Pourquoi alors toute femme n'est-elle pas hystérique ? C'est que l'hystérique interprète le consentement à la féminité comme un sacrifice, un don fait à la volonté de l'Autre qu'ainsi elle consacrerait. Dès lors, elle s'inscrit dans un ordre qui prescrit d'avoir à plaire et non de désirer. Elle oppose à ceux qui se réclament du désir un «nouvel ordre moral« ordonné par l'amour d'un père malade et impuissant et dont les valeurs sont le travail, la dévotion et le culte de la beauté. Ainsi naîtrait une nouvelle humanité «égalitaire parce qu'égale dans le sublime et débarrassée de la castration«. Une économie générale de l'hystérie s'en déduit, qui met en évidence deux formes cliniques apparemment paradoxales: «L'une est une forme dépressive, où le sujet se vit comme étranger au monde et refuse toute assertion comme tout engagement, l'autre est une forme sthénique, où le sujet fait de son sacrifice le signe d'une élection.« L'hystérique peut alors tour à tour se
dévouer, rivaliser avec les hommes, les remplacer lorsqu'ils sont jugés trop médiocres, «faire l'homme« non castré à l'image du Père. Elle est ainsi apte à tenir tous les discours constitutifs du lien social, mais «marqués de la passion hystérique «, cherchant à valoir pour tous. La contradiction reste qu'à interpeller les maîtres et travaillant à en abolir les privilèges elle réclame celui qui serait assez puissant pour abolir l'altérité.

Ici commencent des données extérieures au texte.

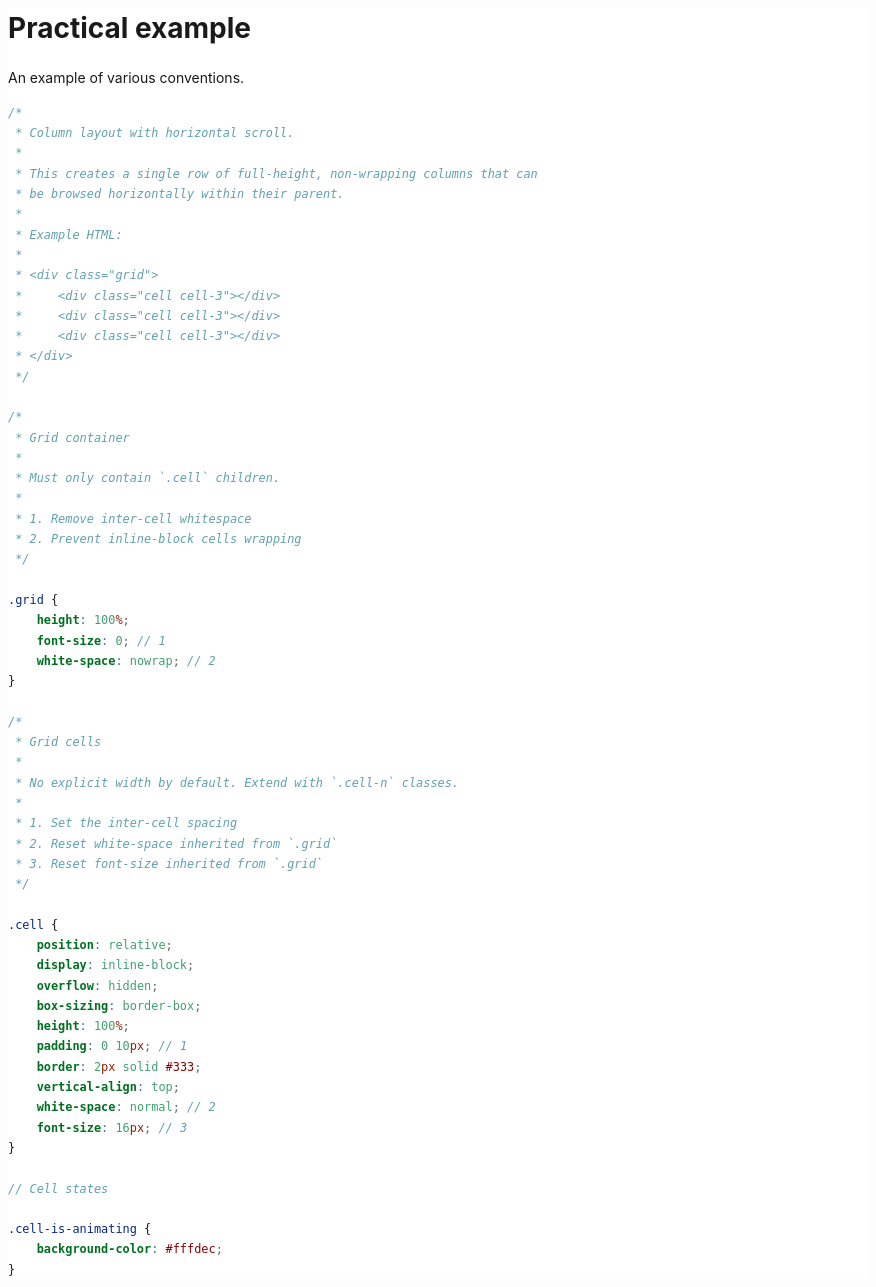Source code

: # Practical example

An example of various conventions.

```scss
/*
 * Column layout with horizontal scroll.
 *
 * This creates a single row of full-height, non-wrapping columns that can
 * be browsed horizontally within their parent.
 *
 * Example HTML:
 *
 * <div class="grid">
 *     <div class="cell cell-3"></div>
 *     <div class="cell cell-3"></div>
 *     <div class="cell cell-3"></div>
 * </div>
 */

/*
 * Grid container
 *
 * Must only contain `.cell` children.
 *
 * 1. Remove inter-cell whitespace
 * 2. Prevent inline-block cells wrapping
 */

.grid {
    height: 100%;
    font-size: 0; // 1
    white-space: nowrap; // 2
}

/*
 * Grid cells
 *
 * No explicit width by default. Extend with `.cell-n` classes.
 *
 * 1. Set the inter-cell spacing
 * 2. Reset white-space inherited from `.grid`
 * 3. Reset font-size inherited from `.grid`
 */

.cell {
    position: relative;
    display: inline-block;
    overflow: hidden;
    box-sizing: border-box;
    height: 100%;
    padding: 0 10px; // 1
    border: 2px solid #333;
    vertical-align: top;
    white-space: normal; // 2
    font-size: 16px; // 3
}

// Cell states

.cell-is-animating {
    background-color: #fffdec;
}
```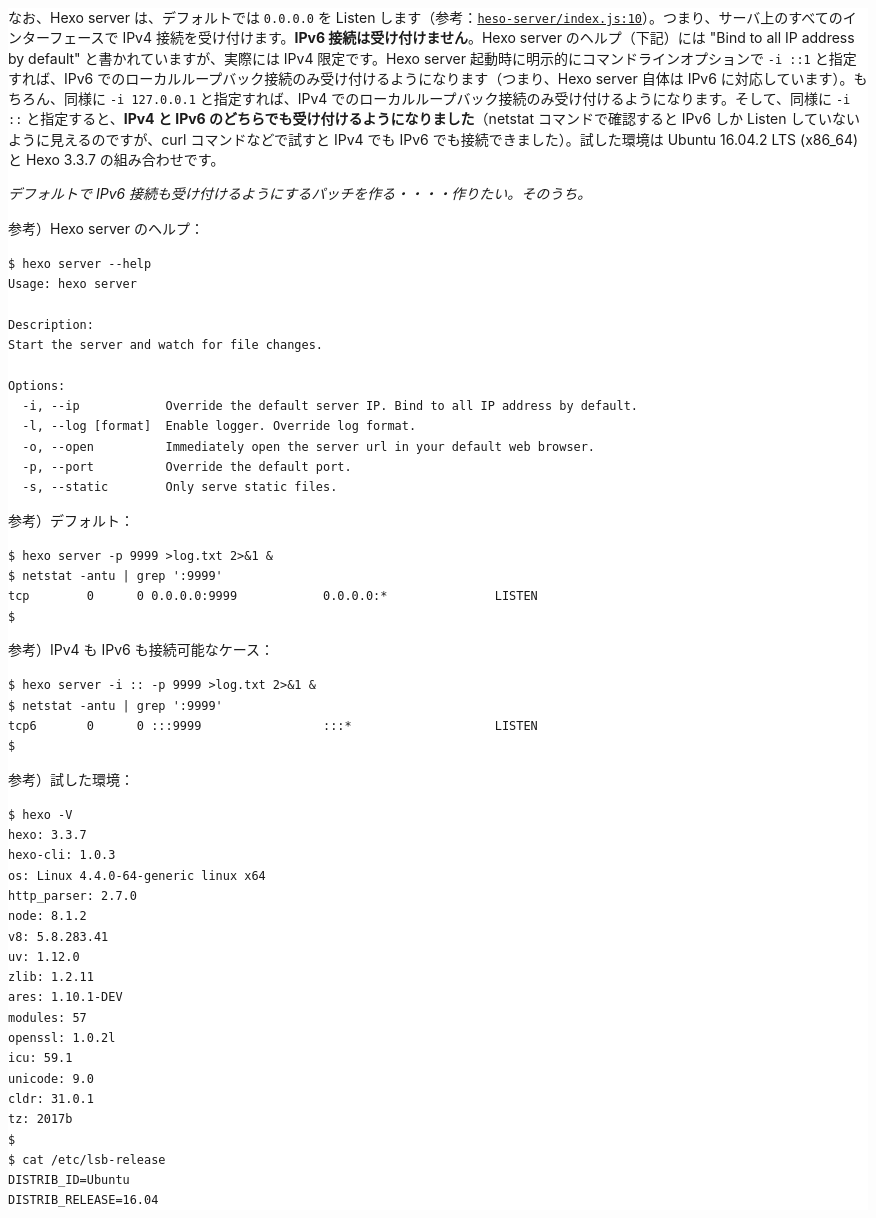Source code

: なお、Hexo server は、デフォルトでは `0.0.0.0` を Listen します（参考：[`heso-server/index.js:10`](https://github.com/hexojs/hexo-server/blob/master/index.js#L10)）。つまり、サーバ上のすべてのインターフェースで IPv4 接続を受け付けます。**IPv6 接続は受け付けません**。Hexo server のヘルプ（下記）には "Bind to all IP address by default" と書かれていますが、実際には IPv4 限定です。Hexo server 起動時に明示的にコマンドラインオプションで `-i ::1` と指定すれば、IPv6 でのローカルループバック接続のみ受け付けるようになります（つまり、Hexo server 自体は IPv6 に対応しています）。もちろん、同様に `-i 127.0.0.1` と指定すれば、IPv4 でのローカルループバック接続のみ受け付けるようになります。そして、同様に `-i ::` と指定すると、**IPv4 と IPv6 のどちらでも受け付けるようになりました**（netstat コマンドで確認すると IPv6 しか Listen していないように見えるのですが、curl コマンドなどで試すと IPv4 でも IPv6 でも接続できました）。試した環境は Ubuntu 16.04.2 LTS (x86_64) と Hexo 3.3.7 の組み合わせです。

<i>デフォルトで IPv6 接続も受け付けるようにするパッチを作る・・・・作りたい。そのうち。</i>

参考）Hexo server のヘルプ：

```
$ hexo server --help
Usage: hexo server

Description:
Start the server and watch for file changes.

Options:
  -i, --ip            Override the default server IP. Bind to all IP address by default.
  -l, --log [format]  Enable logger. Override log format.
  -o, --open          Immediately open the server url in your default web browser.
  -p, --port          Override the default port.
  -s, --static        Only serve static files.

```

参考）デフォルト：

```
$ hexo server -p 9999 >log.txt 2>&1 &
$ netstat -antu | grep ':9999'
tcp        0      0 0.0.0.0:9999            0.0.0.0:*               LISTEN
$
```

参考）IPv4 も IPv6 も接続可能なケース：

```
$ hexo server -i :: -p 9999 >log.txt 2>&1 &
$ netstat -antu | grep ':9999'
tcp6       0      0 :::9999                 :::*                    LISTEN
$
```

参考）試した環境：

```
$ hexo -V
hexo: 3.3.7
hexo-cli: 1.0.3
os: Linux 4.4.0-64-generic linux x64
http_parser: 2.7.0
node: 8.1.2
v8: 5.8.283.41
uv: 1.12.0
zlib: 1.2.11
ares: 1.10.1-DEV
modules: 57
openssl: 1.0.2l
icu: 59.1
unicode: 9.0
cldr: 31.0.1
tz: 2017b
$
$ cat /etc/lsb-release
DISTRIB_ID=Ubuntu
DISTRIB_RELEASE=16.04
```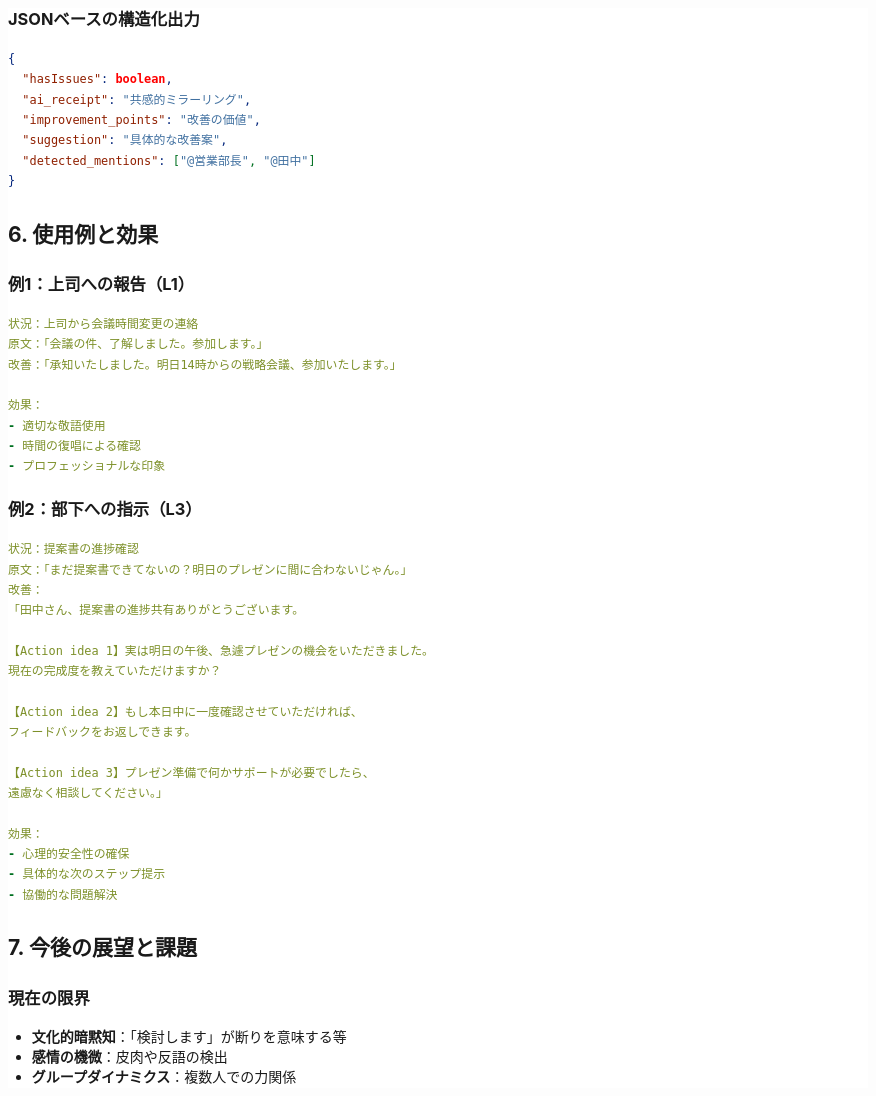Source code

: ### JSONベースの構造化出力
```json
{
  "hasIssues": boolean,
  "ai_receipt": "共感的ミラーリング",
  "improvement_points": "改善の価値",
  "suggestion": "具体的な改善案",
  "detected_mentions": ["@営業部長", "@田中"]
}
```

## 6. 使用例と効果

### 例1：上司への報告（L1）
```yaml
状況：上司から会議時間変更の連絡
原文：「会議の件、了解しました。参加します。」
改善：「承知いたしました。明日14時からの戦略会議、参加いたします。」

効果：
- 適切な敬語使用
- 時間の復唱による確認
- プロフェッショナルな印象
```

### 例2：部下への指示（L3）
```yaml
状況：提案書の進捗確認
原文：「まだ提案書できてないの？明日のプレゼンに間に合わないじゃん。」
改善：
「田中さん、提案書の進捗共有ありがとうございます。

【Action idea 1】実は明日の午後、急遽プレゼンの機会をいただきました。
現在の完成度を教えていただけますか？

【Action idea 2】もし本日中に一度確認させていただければ、
フィードバックをお返しできます。

【Action idea 3】プレゼン準備で何かサポートが必要でしたら、
遠慮なく相談してください。」

効果：
- 心理的安全性の確保
- 具体的な次のステップ提示
- 協働的な問題解決
```

## 7. 今後の展望と課題

### 現在の限界
- **文化的暗黙知**：「検討します」が断りを意味する等
- **感情の機微**：皮肉や反語の検出
- **グループダイナミクス**：複数人での力関係

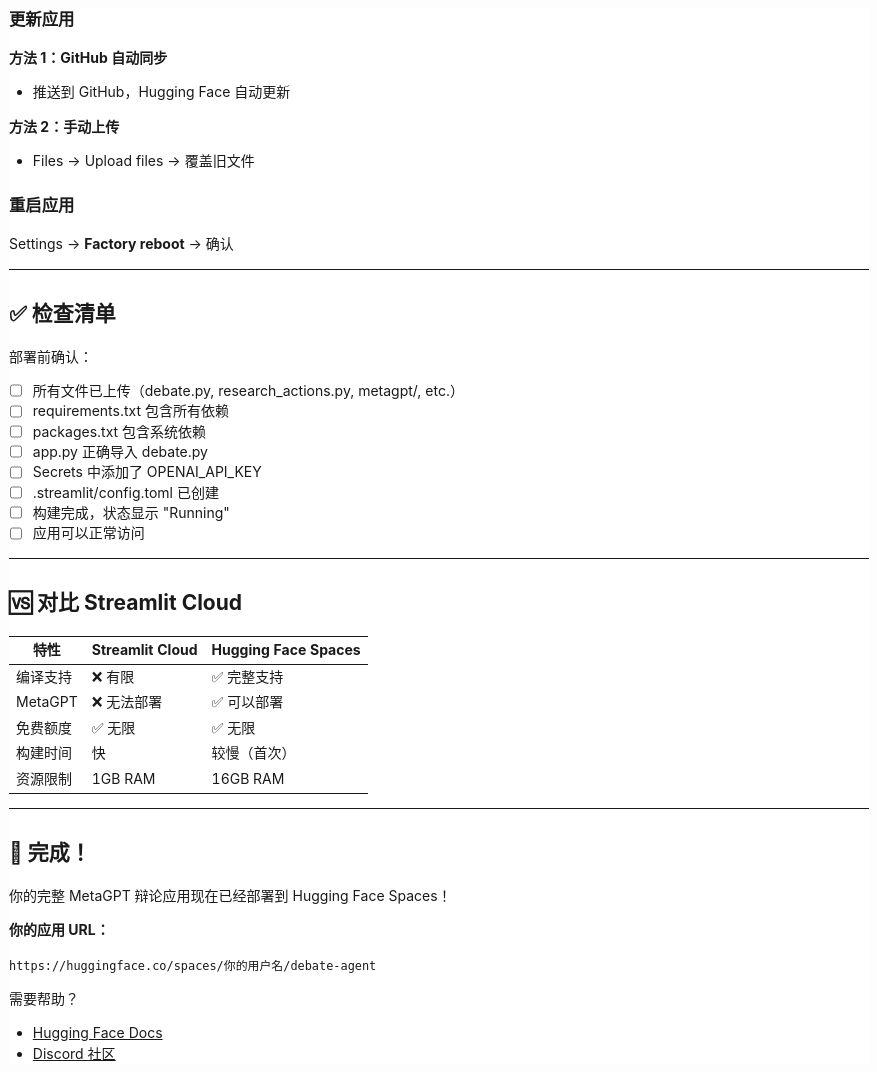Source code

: ### 更新应用

**方法 1：GitHub 自动同步**
- 推送到 GitHub，Hugging Face 自动更新

**方法 2：手动上传**
- Files → Upload files → 覆盖旧文件

### 重启应用

Settings → **Factory reboot** → 确认

---

## ✅ 检查清单

部署前确认：

- [ ] 所有文件已上传（debate.py, research_actions.py, metagpt/, etc.）
- [ ] requirements.txt 包含所有依赖
- [ ] packages.txt 包含系统依赖
- [ ] app.py 正确导入 debate.py
- [ ] Secrets 中添加了 OPENAI_API_KEY
- [ ] .streamlit/config.toml 已创建
- [ ] 构建完成，状态显示 "Running"
- [ ] 应用可以正常访问

---

## 🆚 对比 Streamlit Cloud

| 特性 | Streamlit Cloud | Hugging Face Spaces |
|------|----------------|---------------------|
| 编译支持 | ❌ 有限 | ✅ 完整支持 |
| MetaGPT | ❌ 无法部署 | ✅ 可以部署 |
| 免费额度 | ✅ 无限 | ✅ 无限 |
| 构建时间 | 快 | 较慢（首次） |
| 资源限制 | 1GB RAM | 16GB RAM |

---

## 🎉 完成！

你的完整 MetaGPT 辩论应用现在已经部署到 Hugging Face Spaces！

**你的应用 URL：**
```
https://huggingface.co/spaces/你的用户名/debate-agent
```

需要帮助？
- [Hugging Face Docs](https://huggingface.co/docs/hub/spaces)
- [Discord 社区](https://discord.gg/hugging-face)
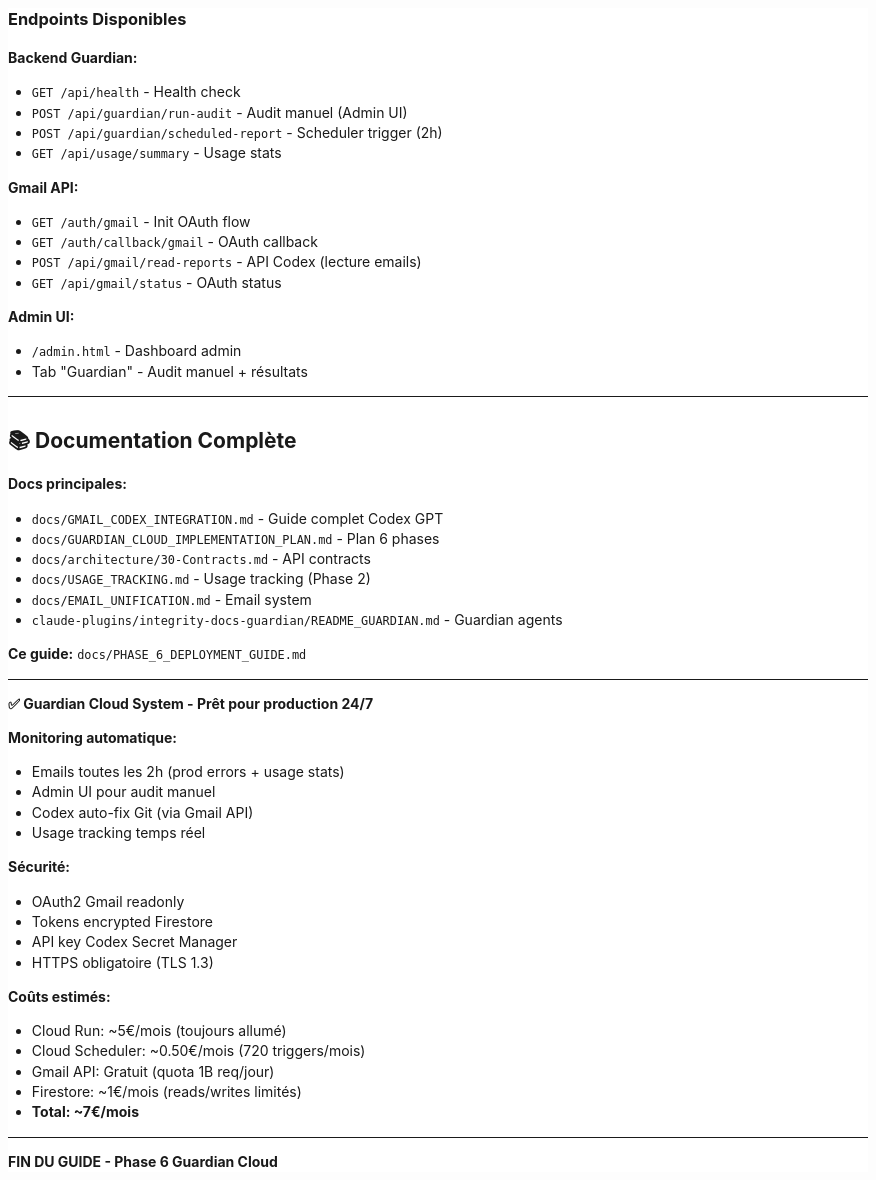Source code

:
 ```
```

### Endpoints Disponibles

**Backend Guardian:**
- `GET /api/health` - Health check
- `POST /api/guardian/run-audit` - Audit manuel (Admin UI)
- `POST /api/guardian/scheduled-report` - Scheduler trigger (2h)
- `GET /api/usage/summary` - Usage stats

**Gmail API:**
- `GET /auth/gmail` - Init OAuth flow
- `GET /auth/callback/gmail` - OAuth callback
- `POST /api/gmail/read-reports` - API Codex (lecture emails)
- `GET /api/gmail/status` - OAuth status

**Admin UI:**
- `/admin.html` - Dashboard admin
- Tab "Guardian" - Audit manuel + résultats

---

## 📚 Documentation Complète

**Docs principales:**
- `docs/GMAIL_CODEX_INTEGRATION.md` - Guide complet Codex GPT
- `docs/GUARDIAN_CLOUD_IMPLEMENTATION_PLAN.md` - Plan 6 phases
- `docs/architecture/30-Contracts.md` - API contracts
- `docs/USAGE_TRACKING.md` - Usage tracking (Phase 2)
- `docs/EMAIL_UNIFICATION.md` - Email system
- `claude-plugins/integrity-docs-guardian/README_GUARDIAN.md` - Guardian agents

**Ce guide:** `docs/PHASE_6_DEPLOYMENT_GUIDE.md`

---

**✅ Guardian Cloud System - Prêt pour production 24/7**

**Monitoring automatique:**
- Emails toutes les 2h (prod errors + usage stats)
- Admin UI pour audit manuel
- Codex auto-fix Git (via Gmail API)
- Usage tracking temps réel

**Sécurité:**
- OAuth2 Gmail readonly
- Tokens encrypted Firestore
- API key Codex Secret Manager
- HTTPS obligatoire (TLS 1.3)

**Coûts estimés:**
- Cloud Run: ~5€/mois (toujours allumé)
- Cloud Scheduler: ~0.50€/mois (720 triggers/mois)
- Gmail API: Gratuit (quota 1B req/jour)
- Firestore: ~1€/mois (reads/writes limités)
- **Total: ~7€/mois**

---

**FIN DU GUIDE - Phase 6 Guardian Cloud**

Il est à noter que l'hystérie masculine relève des mêmes discours, économie et éthique. Elle se caractérise par le choix d'un jeune garçon de se ranger du côté des femmes et d'accomplir sa virilité par les voies de la séduction, comme créature exceptionnelle et énigmatique.
Masculine ou féminine, «la passion hystérique s'entretient de la culpabilité dont s'accable le sujet lorsqu'il s'accuse d'être fautif de la castration« et ainsi de faire tache dans l'univers. Il se rend responsable de l'impossible coaptation naturelle des hommes et des femmes dès lors qu'ils sont « hommes « et « femmes« de par le langage. Ce pourquoi l'hystérie fut à l'origine de la psychanalyse, le discours hystérique restant le défilé nécessaire à toute cure.